(Work instructions):
**1.** Write out the passage on the New Macau Association from "The New Macau" to "New Macau Liberals.".
**2.** Turn the paragraph of the passage on the New Macau Association that begins "The New Macau Association (AMN) is" into a short bulleted list that keeps its main facts.
**3.** According to the passage on the New Macau Association, who was the party's founding chairman?

(Extract to read):
+++
The New Macau Association (AMN) is a major pro-democratic political party in the Chinese Special Administrative Region of Macau. The party was established in 1992 and the founding chairman was António Ng Kuok Cheong, who departed from the then-mainstream livelihood faction and called for political reform in the colony. The current chairman is Icy Kam Sut Leng. At the, 20 September 2009 election, the association split into two electoral lists – the New Democratic Macau Association and the Prosperous Democratic Macau Association. The two lists combined won 19.35% of popular vote and 3 seats in the legislature. At the election in 2005, the group won a plurality of 18.8% of the popular vote and 2 out of 12 popular elected seats. In the 2013 election the association is split into three electoral lists with the addition of New Macau Liberals.
+++
(Supplied entries):
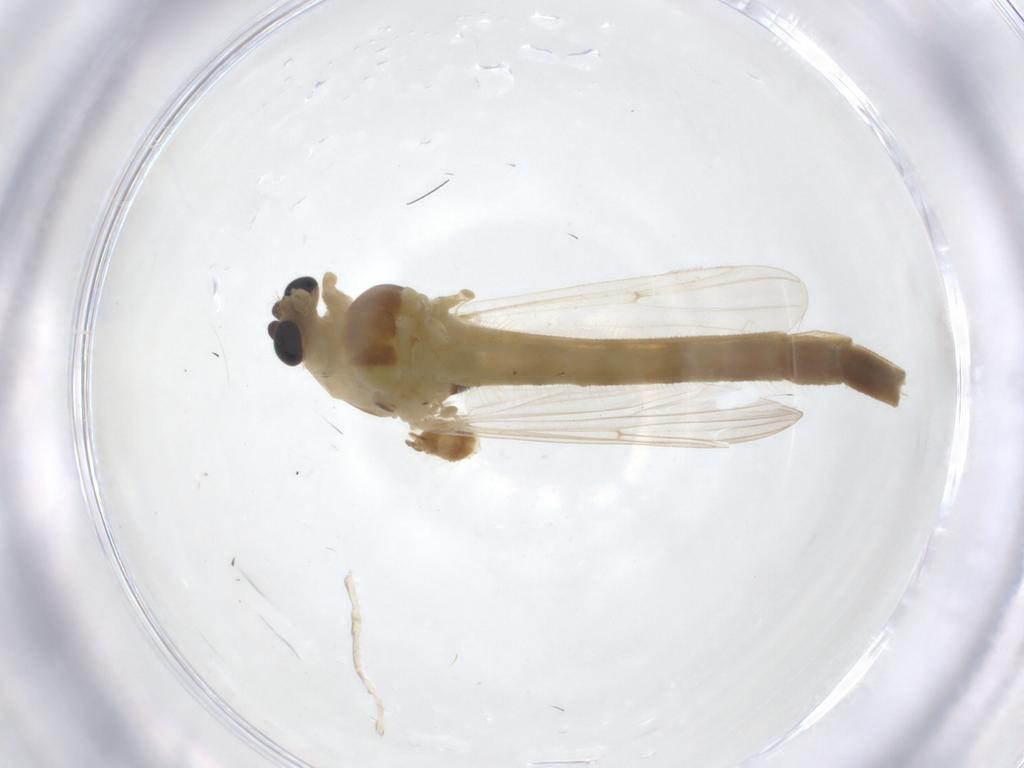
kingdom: Animalia
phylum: Arthropoda
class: Insecta
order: Diptera
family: Chironomidae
+++
(Results of the tasks):
**1.**
The New Macau Association (AMN) is a major pro-democratic political party in the Chinese Special Administrative Region of Macau. The party was established in 1992 and the founding chairman was António Ng Kuok Cheong, who departed from the then-mainstream livelihood faction and called for political reform in the colony. The current chairman is Icy Kam Sut Leng. At the, 20 September 2009 election, the association split into two electoral lists – the New Democratic Macau Association and the Prosperous Democratic Macau Association. The two lists combined won 19.35% of popular vote and 3 seats in the legislature. At the election in 2005, the group won a plurality of 18.8% of the popular vote and 2 out of 12 popular elected seats. In the 2013 election the association is split into three electoral lists with the addition of New Macau Liberals.

**2.**
- The New Macau Association (AMN) is a major pro-democratic political party in Macau, a Chinese Special Administrative Region.
- It was founded in 1992. Its founding chairman was António Ng Kuok Cheong, who left the then-mainstream livelihood faction and called for political reform.
- Its current chairman is Icy Kam Sut Leng.
- In 2005 it won a plurality of 18.8% of the popular vote and 2 of 12 popularly elected seats.
- In 2009 it ran as two lists, the New Democratic Macau Association and the Prosperous Democratic Macau Association. Together they won 19.35% of the vote and 3 seats.
- In 2013 it split into three lists, adding New Macau Liberals.

**3.** António Ng Kuok Cheong.